### Ejercicio propuesto 1
En el diario de la expedición al Aconcagua, ¿a qué altura estaba el campamento de Horcones?
### Ejercicio propuesto 2
Prosigue el diario de la expedición al Aconcagua a partir de su última oración.

### Pasaje seleccionado
╭──
Lunes, 31 de octubre. Día de descanso para preparar la expedición al Aconcagua. El tiempo está bastante ventoso y frío. la vista parcialmente cubierta por nubes. Hacia la tarde aclara, noche estrellada.
Martes, 1 de noviembre. Partida a caballo a las 7:30 con un tiempo magnífico. Por el valle de las Cuevas hacia arriba (por donde corre la línea del ferrocarril) hasta la entrada del valle de Horcones, que se desvía del valle principal hacia el Norte. Pasamos junto a la laguna Horcones con espléndidas vistas al Aconcagua al fondo y al cerro de los Almacenes a la derecha, más tarde el cerro de los Dedos a la izquierda hasta el glaciar de Horcones. Vista al cerro Catedral a la izquierda y al cerro Cuerno al fondo.
Campamento a 3800 m en Horcones casi libre de nieve con la excepción de pequeños neveros en los pliegues del terreno.
Tiempo bueno al comienzo, luego ventoso que nos hace pasar frío con nuestras ropas relativamente livianas. Llegada al campamento a las 5:00. Noche clara y sin viento.
╰──
### Filas del conjunto
╭──
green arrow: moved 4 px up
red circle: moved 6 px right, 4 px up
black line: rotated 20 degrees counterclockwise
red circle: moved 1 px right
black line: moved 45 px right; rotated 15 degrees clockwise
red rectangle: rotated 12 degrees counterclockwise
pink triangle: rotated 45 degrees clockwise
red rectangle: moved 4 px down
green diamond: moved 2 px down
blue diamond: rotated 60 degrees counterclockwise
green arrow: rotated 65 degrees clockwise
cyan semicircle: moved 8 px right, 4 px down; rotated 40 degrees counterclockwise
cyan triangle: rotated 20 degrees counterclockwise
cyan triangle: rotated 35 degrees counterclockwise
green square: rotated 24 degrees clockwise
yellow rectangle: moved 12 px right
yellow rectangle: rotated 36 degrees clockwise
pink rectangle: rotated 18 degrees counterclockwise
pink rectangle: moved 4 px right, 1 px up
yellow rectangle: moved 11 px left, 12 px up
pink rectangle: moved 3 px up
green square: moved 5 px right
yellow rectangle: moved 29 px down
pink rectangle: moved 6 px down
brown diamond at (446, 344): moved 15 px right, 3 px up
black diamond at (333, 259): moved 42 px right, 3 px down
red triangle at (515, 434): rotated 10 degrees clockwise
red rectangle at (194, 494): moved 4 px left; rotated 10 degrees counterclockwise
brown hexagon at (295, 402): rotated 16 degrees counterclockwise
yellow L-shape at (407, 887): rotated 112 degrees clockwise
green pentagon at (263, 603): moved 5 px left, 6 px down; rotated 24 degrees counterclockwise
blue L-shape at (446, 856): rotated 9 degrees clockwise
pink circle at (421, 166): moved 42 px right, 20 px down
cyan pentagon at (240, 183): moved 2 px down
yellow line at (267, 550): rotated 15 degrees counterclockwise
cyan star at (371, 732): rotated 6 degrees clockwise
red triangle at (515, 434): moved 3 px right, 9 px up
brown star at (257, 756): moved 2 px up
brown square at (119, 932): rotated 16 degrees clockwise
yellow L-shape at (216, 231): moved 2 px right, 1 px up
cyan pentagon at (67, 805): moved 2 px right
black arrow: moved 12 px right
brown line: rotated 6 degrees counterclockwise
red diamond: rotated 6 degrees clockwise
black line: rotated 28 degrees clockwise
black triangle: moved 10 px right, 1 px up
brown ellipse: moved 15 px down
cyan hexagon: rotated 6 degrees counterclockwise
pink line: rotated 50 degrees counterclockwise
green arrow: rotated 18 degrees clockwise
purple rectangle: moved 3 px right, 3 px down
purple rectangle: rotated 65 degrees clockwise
╰──
### Respuesta escrita 1
A 3800 m.

### Respuesta escrita 2
Miércoles 2 de noviembre. Partida a las 7:30 con mulas hasta los 4000 m donde junto a la conocida gran roca se levanta el campamento base. Las mulas son enviadas de vuelta con el guía con la misión de recogernos nuevamente en 4 días.
Los cuatro compañeros se reparten el equipo con 2 portadores y comienzan desde ahí el ascenso a pie. La ruta inicialmente va por un nevero que ofrece pocas dificultades, luego por acarreo por una huella bien marcada que facilita el avance. Cuerda y crampones los dejamos abajo para ahorrar peso y no los echamos de menos durante toda la expedición.
Nuestros porteadores no están en la mejor forma, ascienden lentamente detrás nuestro. A las 2:00 Schneider y Hein alcanzan a los 5000 m, bajo unas abruptas rocas, un lugar protegido del viento en una canaleta que, en invierno, con seguridad es muy peligrosa debido a las avalanchas, donde se encuentra una antigua mochila. Ésta contiene lo siguiente:
1 tarro de cocoa peptonizada, 2 tarros de leche condensada, 1 tarro de salmón, 1 tarro abierto de queso en láminas, 1 tarro con azúcar y galletas de soda, 1 tarro intacto de galletas para waffles que nosotros abrimos y comimos. Los terrones de azúcar y las galletas de soda fueron agregados a nuestras provisiones, el tarro vacío lo llevé yo hacia abajo. El resto de la comida se le entregó a los porteadores, los que también intentaron liberar la mochila, que estaba congelada, del hielo y sin romperla no era posible hacerlo. La mochila pertenecía al inglés Marden, fallecido en el Aconcagua en julio de 1928.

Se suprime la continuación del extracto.